The applied research carried out for the thesis over the course of four years involved 189 Estonian teachers and educational technologists from 67 schools as well as over 2000 students. As a result, the researcher created a TELIP (Technology Enhanced Learning Innovation Process) model describing the three-step process that teachers follow to adapt to new technological learning methods (Consciousness-Acceptance-Adoption). In order to move from one stage to another, various factors favoring the sustainability of the learning method must be taken into consideration. In creating the model, the world’s most common technology adoption patterns as well as practical research in the field over the past decades were taken into consideration. The process of testing the model involved teachers in grades 3 and 6 who had incorporated the use of robots into their math teaching methods over the course of three years.
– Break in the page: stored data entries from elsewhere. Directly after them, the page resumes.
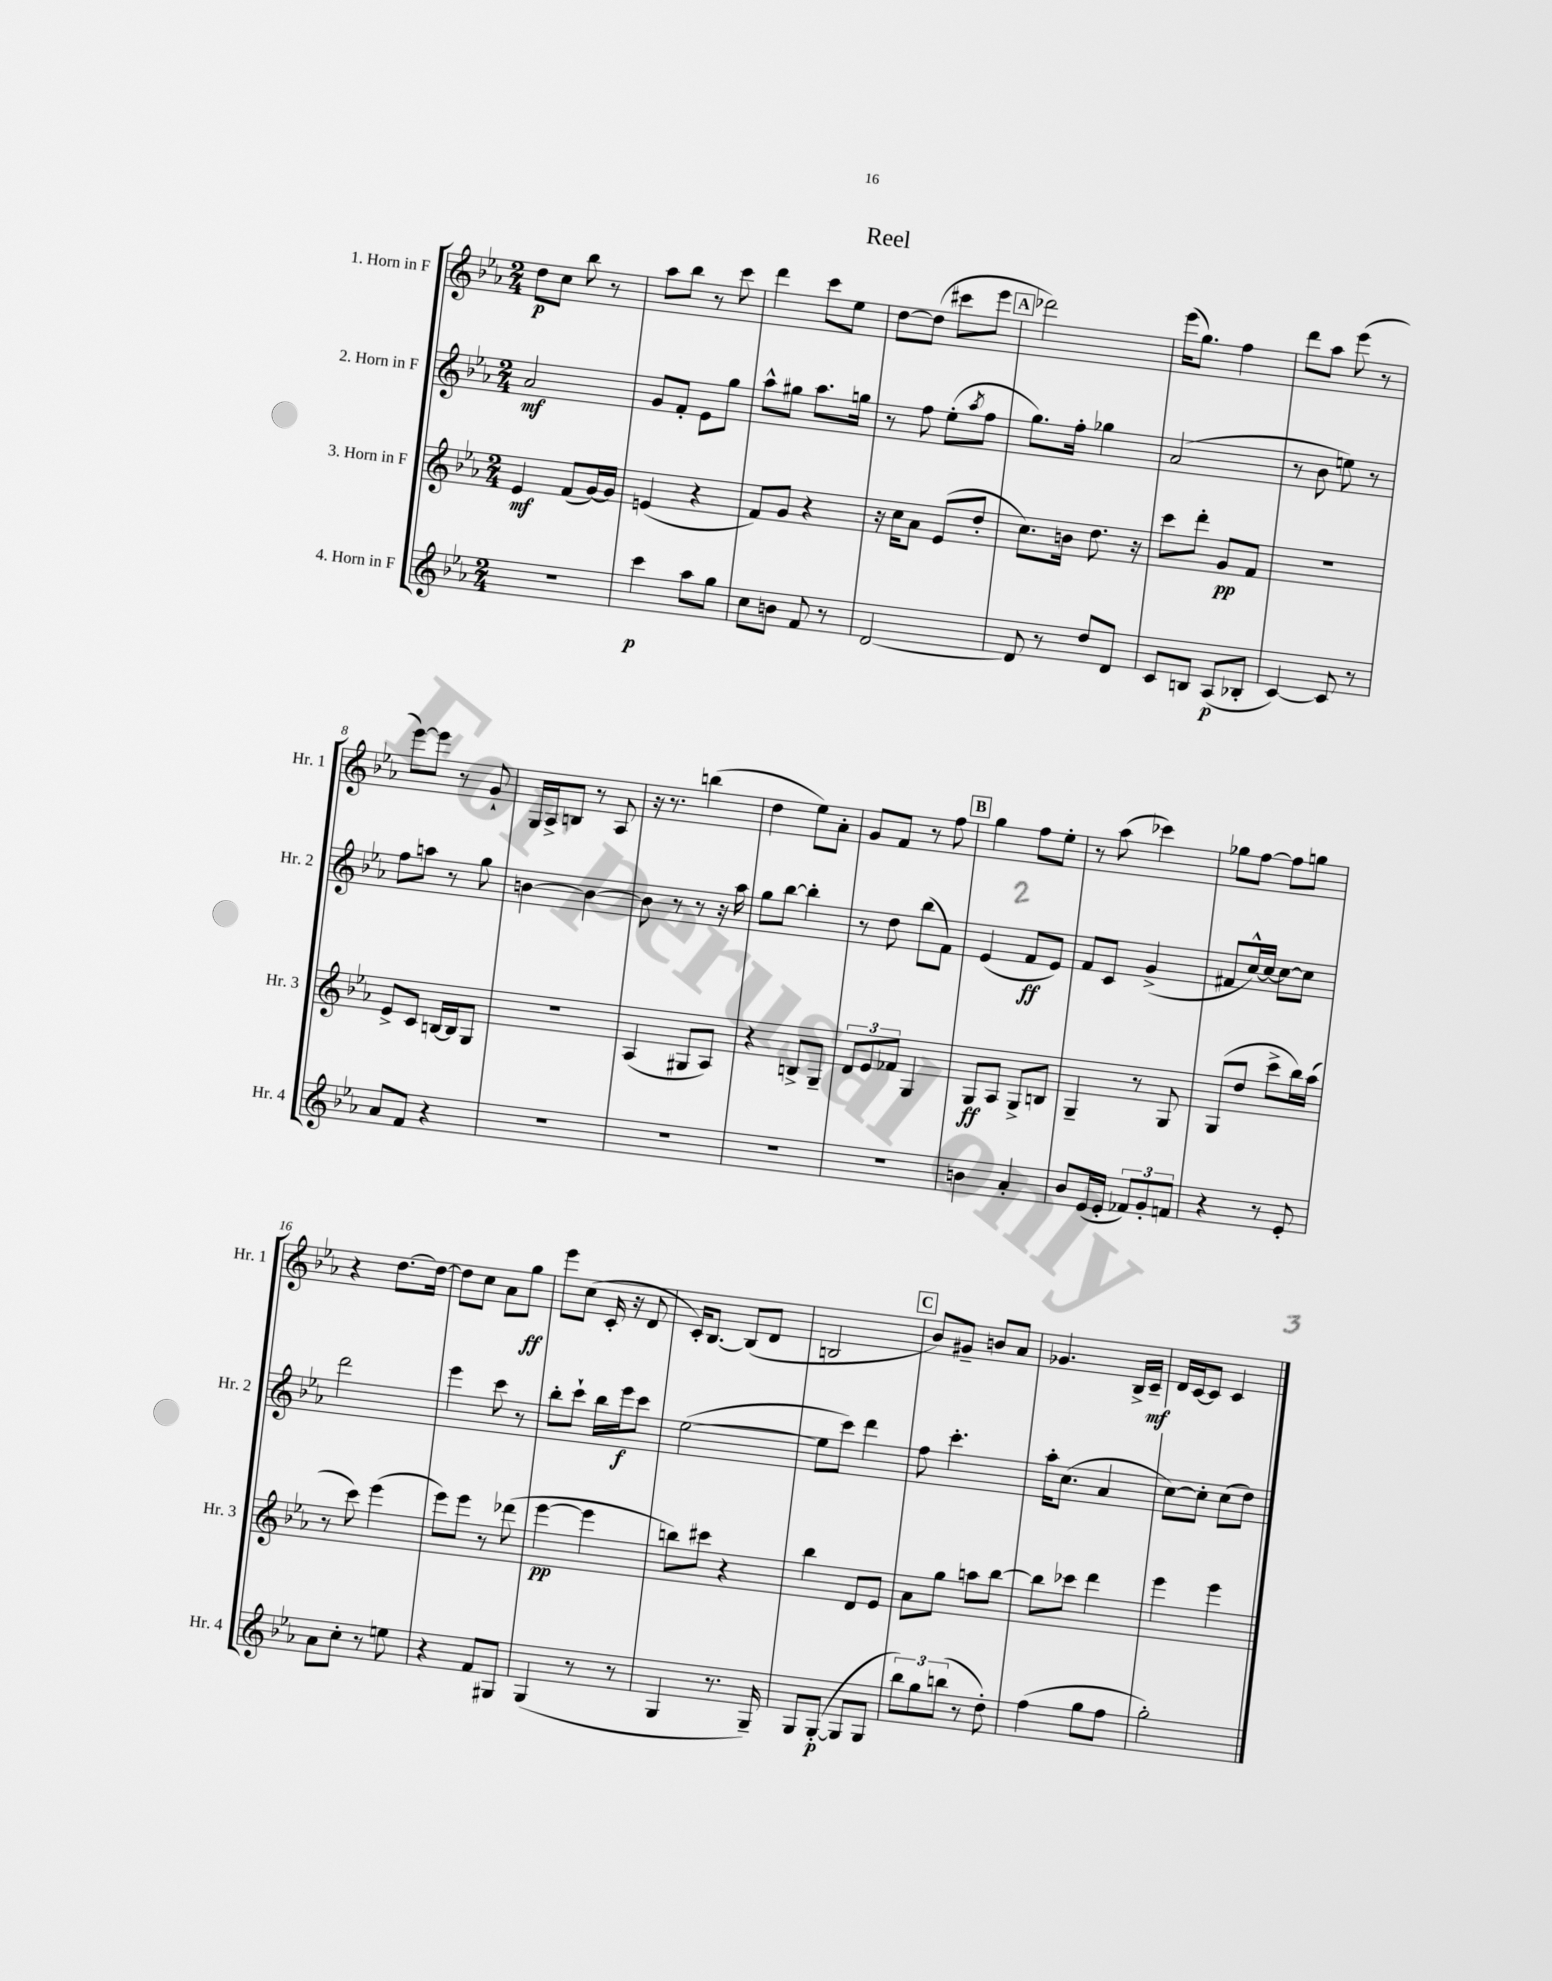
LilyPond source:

\header { title = "Reel" }
<<
\new StaffGroup <<
\new Staff = "s0" \with { instrumentName = "1. Horn in F" shortInstrumentName = "Hr. 1" } {
    \clef treble \key ees \major \numericTimeSignature \time 2/4
    d''8\p c''8 bes''8 r8 |
    aes''8 bes''8 r8 c'''8 |
    d'''4 c'''8 ees''8 |
    d''8~ d''8( cis'''8 ees'''8 |
    \mark \markup { \box "A" } des'''2) |
    ees'''16( g''8.) f''4 |
    d'''8 aes''8 ees'''8( r8 |
    ees'''8~) ees'''8 r8 g'8-! |
    g16 aes16-> b8 r8 aes8 |
    r16 r8. b''4( |
    d''4 ees''8) aes'8-. |
    g'8 f'8 r8 f''8 |
    \mark \markup { \box "B" } g''4 f''8 ees''8-. |
    r8 aes''8( ces'''4) |
    ges''8 f''8~ f''8 g''8 |
    r4 d''8.~ d''16~ |
    d''8 c''8 aes'8 g''8\ff |
    ees'''8 c''8( c'16-. r16 d'8 |
    c'16-.) bes8.~ bes8( d'8 |
    b2 |
    \mark \markup { \box "C" } bes'8) gis'8-- b'8 aes'8 |
    ges'4. bes16-> c'16--\mf |
    d'16 c'16~ c'8 c'4 \bar "|." |
}
\new Staff = "s1" \with { instrumentName = "2. Horn in F" shortInstrumentName = "Hr. 2" } {
    \clef treble \key ees \major \numericTimeSignature \time 2/4
    aes'2\mf |
    g'8 f'8-. ees'8 g''8 |
    aes''8-^ gis''8 aes''8. g''16 |
    r8 f''8 ees''8-.( \acciaccatura { aes''8 } f''8 |
    \mark \markup { \box "A" } g''8.) f''16-. ges''4 |
    aes'2( |
    r8 bes'8 e''8) r8 |
    f''8 a''8 r8 g''8 |
    b'4~ b'4~ |
    b'8 r8 r8 r16 aes''16 |
    g''8 bes''8~ bes''4-. |
    r8 d''8 bes''8( f'8) |
    \mark \markup { \box "B" } ees'4( f'8\ff ees'8) |
    f'8 c'8 g'4->( |
    fis'8 c''16~-^) c''16~ c''8~ c''8 |
    d'''2 |
    ees'''4 c'''8 r8 |
    bes''8-. c'''8-! bes''16 ees'''16\f c'''8 |
    ees''2~( |
    ees''8 c'''8) d'''4 |
    \mark \markup { \box "C" } f''8 c'''4.-. |
    aes''16-. c''8.( aes'4 |
    c''8~) c''8-. c''8( d''8) \bar "|." |
}
\new Staff = "s2" \with { instrumentName = "3. Horn in F" shortInstrumentName = "Hr. 3" } {
    \clef treble \key ees \major \numericTimeSignature \time 2/4
    ees'4\mf f'8( g'16~) g'16 |
    e'4( r4 |
    f'8) g'8 r4 |
    r16 c''16 aes'8 ees'8( d''8-. |
    \mark \markup { \box "A" } c''8.) b'16 d''8. r16 |
    c'''8 d'''8-. g'8\pp f'8 |
    r2 |
    ees'8-> c'8 b16~ b16 g8 |
    R2 |
    aes4( gis8 aes8) |
    r4 b8-> g8-- |
    \tuplet 3/2 { d'8 ees'8 fes'8 } g4 |
    \mark \markup { \box "B" } g8\ff aes8 g8-> b8 |
    g4-- r8 g8 |
    g8( d''8 c'''8-> bes''16) aes''16( |
    r8 c'''8) ees'''4( |
    ees'''8) ees'''8 r8 des'''8( |
    ees'''4~\pp ees'''4 |
    b''8) cis'''8 r4 |
    bes''4 d'8 ees'8 |
    \mark \markup { \box "C" } aes'8 g''8 a''8 bes''8~ |
    bes''8 ces'''8 d'''4 |
    ees'''4 ees'''4 \bar "|." |
}
\new Staff = "s3" \with { instrumentName = "4. Horn in F" shortInstrumentName = "Hr. 4" } {
    \clef treble \key ees \major \numericTimeSignature \time 2/4
    r2 |
    c'''4\p aes''8 g''8 |
    c''8 b'8 f'8 r8 |
    d'2~ |
    \mark \markup { \box "A" } d'8 r8 d''8 d'8 |
    c'8 b8 aes8\p( bes8-. |
    c'4~) c'8 r8 |
    aes'8 f'8 r4 |
    R2 |
    R2 |
    R2 |
    R2 |
    \mark \markup { \box "B" } b'4 aes'4-. |
    bes'8 ees'16( ees'16-. \tuplet 3/2 { fes'8) g'8-. f'8 } |
    r4 r8 ees'8-. |
    aes'8 c''8-. r8 e''8 |
    r4 f'8 gis8 |
    g4( r8 r8 |
    g4 r8. g16--) |
    g8 g8~-.\p( g8 g8 |
    \mark \markup { \box "C" } \tuplet 3/2 { bes''8) g''8 b''8( } r8 d''8-.) |
    f''4( g''8 f''8 |
    g''2-.) \bar "|." |
}
>>
>>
The importance of the TELIP model and other similar approaches is on the rise due to the need to effectively and sustainably implement the information-intensive and relatively expensive learning methods necessary for the green revolution in the European Union. Leoste hopes the document will help educators, politicians and school leaders understand that simply using an innovative teaching method is not enough to integrate that method into teachers’ classroom practices. In order to enrich their teaching methods, teachers need to be confident that the new approach will add value to the learning process as a whole as well as to learning outcomes and student well-being. The only way to provide this assurance to teachers is to test the new methods in real-life situations – a process that can last the entire school year or longer. It is true, however, that the tests can lead teachers to believe that the new method is not suitable for practical use. From the point of view of national education policy, the implementation of a new learning method must therefore take into account the factors which prove the durability of the method, in particular the social practices associated with the acquisition of the method. Factors influencing teachers’ adherence and acceptance of the method should be addressed at certain stages of the method implementation process to enable them to integrate it more quickly and painlessly into their teaching practices.
With the participation of the University of Tallinn, the TELIP model has been used in several project proposals which will be submitted to the Horizon Europe application cycle for the sustainable implementation of innovative learning methods.
The thesis supervisors are Professor Mati Heidmets, University of Tallinn, and Professor Learning Analytics and Educational Innovation Timo Tobias Ley, Tallinn University. Opponents are Professor Margus Pedaste, University of Tartu, and Associate Professor Kalle Juuti, University of Helsinki.
The thesis is available in the ETERA digital environment of the TU Academic Library.